Şaka değil, bu yalan yüzünden Cumhurbaşkanı NATO’daki müttefikini terör örgütü kurmakla suçlamış oldu resmen. Hayır, ABD’nin bölgedeki tehlikeleri çıkarlarına göre kullanmasından dem vurmaksa mesele, daha taze ve doğru bir örnek vardı. Tabi, Saray’da havuzdan başka medya izlemedikleri için kaçırdılar. Birkaç gün sonra görevini devredecek olan ABD Dışişleri Bakanı Kerry, “Esad’ı müzakereye zorlamak için IŞİD’in güçlenişini uzaktan izledik” itirafında bulunmuş. A haber’de yayınlandıktan sonra Erdoğan’ın konuşmasına girer belki.

***

Bir karar verseniz artık: Sabotaj mı, beceriksizlik mi?

reina-yasam-bicimine-saldiri-degil-diyenlere-peki-bunlar-ne-230965-1.

Geçen hafta sormuştuk. “Yahu ampul taksa manşet olan Enerji Bakanı Albayrak, ülkenin yarısına elektrik verilemeyince niye hiç haber olmuyor?” diye... Memleket kendisinden elektrik alamayınca, haber de alamadı bir süre.

Sadece bir tweetini gördük o günlerde.

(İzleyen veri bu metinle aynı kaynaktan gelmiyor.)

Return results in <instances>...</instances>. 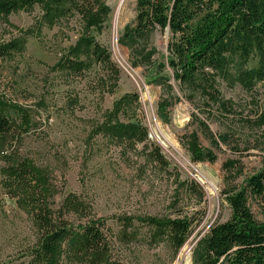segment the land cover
<instances>
[{
  "label": "rangeland",
  "instance_id": "rangeland-1",
  "mask_svg": "<svg viewBox=\"0 0 264 264\" xmlns=\"http://www.w3.org/2000/svg\"><path fill=\"white\" fill-rule=\"evenodd\" d=\"M118 2H89L92 13L101 12L97 26H89L82 7L57 0H38L0 15V45L22 44L0 57V99L30 116L24 129L19 112L10 110L13 129L0 140V264H31L38 237L29 207L8 184L7 168L22 160L52 209L75 195L106 220L109 264H198L200 238L230 216L228 197L249 175L264 171V80L242 84L237 79L239 69L258 67L257 53L244 62L239 54L231 56L226 73L212 72L204 91L189 87L168 63L169 31L156 29L122 43L135 23L137 0L130 1L115 27ZM86 38L103 46L109 60L92 56ZM67 58L78 70L65 67ZM126 95L133 99L124 101ZM117 107L111 125L122 124L126 135L124 127L140 121L147 140L108 135L103 125ZM190 134L202 151L213 153L214 162L196 161ZM156 146L163 162L151 155ZM229 162L232 175L224 170ZM249 206L264 223V195L250 198ZM180 216L203 218L179 249L144 220ZM70 218L77 226V218ZM58 264L93 263L64 250Z\"/></svg>",
  "mask_w": 264,
  "mask_h": 264
},
{
  "label": "trees",
  "instance_id": "trees-1",
  "mask_svg": "<svg viewBox=\"0 0 264 264\" xmlns=\"http://www.w3.org/2000/svg\"><path fill=\"white\" fill-rule=\"evenodd\" d=\"M37 1L0 0V15L7 16L29 8ZM57 1L82 7L80 12L83 11V14L88 11L89 19L91 18L89 26H97L101 21V12L92 13V9H88L91 0ZM136 11L135 23L127 27L122 43L124 40L140 39L147 32L156 29L169 31L173 41L170 46L172 56L168 63L175 71V78L182 84L204 91L203 82L213 77L212 72L226 73L231 56L239 54L244 62L254 52L259 58L258 67L239 69L237 79L242 84L264 80V0H137ZM86 39L89 40L88 47L92 56L98 60H109L110 55L103 46L94 38ZM21 46L19 40L0 45V57L9 56L12 51L20 50ZM67 66L78 70V63L70 58L66 59L65 67ZM80 66L84 67V64ZM132 99L133 95H126L123 100ZM12 109L19 112L24 129L30 124L27 111L0 99V140H4L13 129L9 119V111ZM119 109L117 107L103 125L108 135L118 134L116 136L120 140H147L149 133L140 121L127 124L124 127L126 135L122 124L111 125V119ZM188 136L194 155L199 156L196 161L216 160L213 153L199 148L196 135ZM151 155L159 162L164 161L157 146ZM233 167L234 163L229 162L224 165V170L232 175ZM7 175L8 184L18 191L21 200L29 207L38 229V237L30 253L31 264H58L64 250L85 256L93 264H109L106 220L93 215L84 200L69 195L60 209H52L47 193L34 181L33 172L26 160L9 166ZM189 187L193 188V184H189ZM263 195L264 171L249 175L228 197L231 209L229 218L213 223L200 238L196 257L198 264H264V223L254 218L249 206L250 198L256 199ZM70 217L77 218V226L73 225ZM202 218L203 216L167 219L147 217L144 220L160 236H168L179 249L190 238ZM125 225L131 227L132 221L125 222Z\"/></svg>",
  "mask_w": 264,
  "mask_h": 264
},
{
  "label": "bare ground",
  "instance_id": "bare-ground-1",
  "mask_svg": "<svg viewBox=\"0 0 264 264\" xmlns=\"http://www.w3.org/2000/svg\"><path fill=\"white\" fill-rule=\"evenodd\" d=\"M130 1L131 0H119L118 5L116 7L115 10V27L119 26V24L121 23V21L123 20V18L125 17V11L128 8V6L130 5ZM129 10V9H128ZM186 162H188L187 159H185ZM182 256L184 259H186L188 257V251H182ZM180 264V263H178Z\"/></svg>",
  "mask_w": 264,
  "mask_h": 264
}]
</instances>
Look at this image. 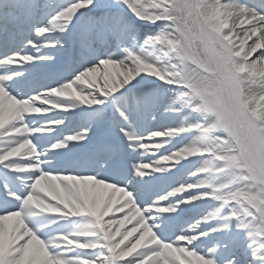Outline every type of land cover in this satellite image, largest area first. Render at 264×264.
<instances>
[{
  "label": "snow or ice",
  "instance_id": "6c2138e0",
  "mask_svg": "<svg viewBox=\"0 0 264 264\" xmlns=\"http://www.w3.org/2000/svg\"><path fill=\"white\" fill-rule=\"evenodd\" d=\"M0 264H264V0H0Z\"/></svg>",
  "mask_w": 264,
  "mask_h": 264
},
{
  "label": "bare ground",
  "instance_id": "6f19581e",
  "mask_svg": "<svg viewBox=\"0 0 264 264\" xmlns=\"http://www.w3.org/2000/svg\"><path fill=\"white\" fill-rule=\"evenodd\" d=\"M35 38V37H34ZM56 111H59V110H56ZM51 114H53V113H50L49 115H51ZM78 125H79V121H78V123L74 126V127H78ZM118 215H121V214H118ZM107 219V218H106ZM128 227H130V225L128 226Z\"/></svg>",
  "mask_w": 264,
  "mask_h": 264
}]
</instances>
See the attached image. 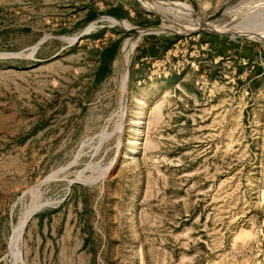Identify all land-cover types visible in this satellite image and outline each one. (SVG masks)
I'll list each match as a JSON object with an SVG mask.
<instances>
[{
    "label": "rangeland",
    "instance_id": "1",
    "mask_svg": "<svg viewBox=\"0 0 264 264\" xmlns=\"http://www.w3.org/2000/svg\"><path fill=\"white\" fill-rule=\"evenodd\" d=\"M154 2L233 26L149 31L163 18L138 0H0V264H264V24L235 32L264 0ZM160 36L175 40L151 58Z\"/></svg>",
    "mask_w": 264,
    "mask_h": 264
},
{
    "label": "bare ground",
    "instance_id": "2",
    "mask_svg": "<svg viewBox=\"0 0 264 264\" xmlns=\"http://www.w3.org/2000/svg\"><path fill=\"white\" fill-rule=\"evenodd\" d=\"M140 1L143 6H145L148 10H151L157 14H159L162 18H163V23L154 27V28H150L149 31H155V32H176L178 31V26L179 25H184L185 29H193L194 28H198V29H207L210 31H215V30H228L233 26L230 25L228 22V20H230V17H227L223 20V23H213V25H209V24H191V21L189 19L186 18V16L182 13H180L179 11H171L169 10L166 6H159L157 4H155L154 0H138ZM262 10V9H261ZM251 16H255V18H258V20L260 21L259 23H257L256 25H252V26H248L245 29L242 30H235V32L239 33V32H255L252 31L251 28H259L260 24L262 25V23L264 24V11L260 12L259 11H253L252 13H250ZM246 16V15H245ZM248 16V15H247ZM242 16H240V18H242ZM244 18V17H243ZM254 18V17H253ZM238 19V18H236ZM174 20V21H172ZM226 20V21H225ZM222 21V20H221ZM194 23V22H193ZM178 28V29H177ZM187 29V30H188ZM194 30V29H193ZM257 32H263V30L260 29H256ZM230 33V32H229ZM256 34V33H255ZM258 34V33H257ZM261 34V33H260ZM235 35V34H234ZM135 45V38H129L128 40H126L122 47H121V60L119 62V67L120 69L122 67H124L126 70L129 66V60L131 58V52L132 49ZM127 79V73H126V77L125 80ZM124 80V81H125ZM124 91V90H123Z\"/></svg>",
    "mask_w": 264,
    "mask_h": 264
},
{
    "label": "trees",
    "instance_id": "3",
    "mask_svg": "<svg viewBox=\"0 0 264 264\" xmlns=\"http://www.w3.org/2000/svg\"><path fill=\"white\" fill-rule=\"evenodd\" d=\"M107 14L117 19L129 18L128 11L123 9V7L121 6L110 7ZM98 15L99 14L95 11V9L89 8L86 11L85 17L89 20H93ZM145 23L149 24V22H145ZM152 23L157 24L158 20H154ZM103 31H104L103 29L98 30L95 34H92L91 36H85L84 38L91 37L94 39H98L103 35ZM174 40L175 39H171L168 36H160L159 38H154V42L151 45V50H152L151 58L162 55L172 45V42ZM118 43H119L118 41L114 40L113 42H111L109 46H105L101 48V50H95L96 55L98 57V65H97L95 73H99L101 70L106 68V61L108 59H112L114 52L116 51V48L118 46ZM151 52L147 50V53H151Z\"/></svg>",
    "mask_w": 264,
    "mask_h": 264
},
{
    "label": "water",
    "instance_id": "4",
    "mask_svg": "<svg viewBox=\"0 0 264 264\" xmlns=\"http://www.w3.org/2000/svg\"><path fill=\"white\" fill-rule=\"evenodd\" d=\"M110 17H112V16H110ZM115 18V17H114ZM115 19H117V18H115ZM117 20H119V19H117ZM158 26V25H157ZM154 27H156V26H152V27H150V28H154ZM130 30V29H129ZM143 33H147V30L146 31H143ZM151 33H153V32H151ZM155 33V32H154ZM85 34H87V32H83V33H81V34H79L78 36H76L75 37V39H74V41H78V40H80L81 39V37L83 36V35H85ZM46 36H43L41 39H39L37 42H36V48H35V50H34V53H35V51L37 50V48L39 47V45H41L45 40H46ZM31 216H33V214L31 215Z\"/></svg>",
    "mask_w": 264,
    "mask_h": 264
}]
</instances>
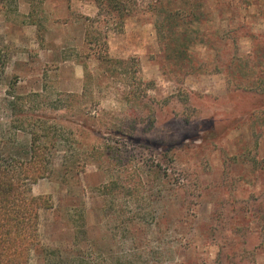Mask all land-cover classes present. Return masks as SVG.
<instances>
[{"label":"rangeland","instance_id":"rangeland-1","mask_svg":"<svg viewBox=\"0 0 264 264\" xmlns=\"http://www.w3.org/2000/svg\"><path fill=\"white\" fill-rule=\"evenodd\" d=\"M165 1L0 0V158L47 145L31 264H264V0Z\"/></svg>","mask_w":264,"mask_h":264},{"label":"trees","instance_id":"trees-1","mask_svg":"<svg viewBox=\"0 0 264 264\" xmlns=\"http://www.w3.org/2000/svg\"><path fill=\"white\" fill-rule=\"evenodd\" d=\"M109 1L115 2L116 5L120 3V0ZM167 4H169L168 1L156 0L158 13L155 15H158ZM119 7L115 11L123 15L121 14L123 9ZM179 12L189 13L190 11L185 8ZM161 13L164 14L160 16L163 17L164 22L174 17L170 8L163 9ZM195 16L196 14L193 15ZM183 27L175 42L178 48L175 46L170 49V43H166L164 50L168 53L169 50L172 51L181 57V61L188 63L190 60L181 56L184 53V46L190 40L187 26L184 24ZM160 36L165 41L164 31L160 33ZM165 37H168L166 33ZM3 49L0 40V79L10 59ZM41 138L38 134L33 135L30 151L25 158L17 156L0 158V264H31L32 254L41 246V211L52 207L48 198L35 196L31 192L32 182L45 176L48 171L46 165H43L48 155L44 152V147L47 145L41 146L43 145L40 143Z\"/></svg>","mask_w":264,"mask_h":264}]
</instances>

Yaşlı başlı bir bürokratın karşısına geçmiş, “ortamlarda fırça attım dersin” pozu vermişti. Karşısındaki TEDAŞ bürokratının karizmasını yerle bir ederek elbette.

Tweet metninde de şu ifade yer alıyordu: “BEDAŞ Genel Müdürlüğü’ne geçerek bu kez Avrupa Yakası’ndaki çalışmaları inceledik. Eksiklikler konusunda ciddi uyarılarda bulunduk.”

Bu tweet, yurdum insanındaki yangını söndürememiş ki önceki gün açıklama yapma gereği duydu Enerji Bakanımız: “Hem siber saldırı hem sabotaja uğradık. İstanbul’a gelen 7 ana hattın tamamı, tarihinde ilk kez koptu. 3 yerde kabloların kesilmesini engellerdik. Amerika merkezli siber saldırıya uğradık.”

Yahu madem elektrik kesintileri tamamen “dış mihrakların” oyunu, o TEDAŞ bürokratını niye rezil ettiniz? Kabloları o mu kesti, ABD’ye gidip siber saldırıları o mu yaptı?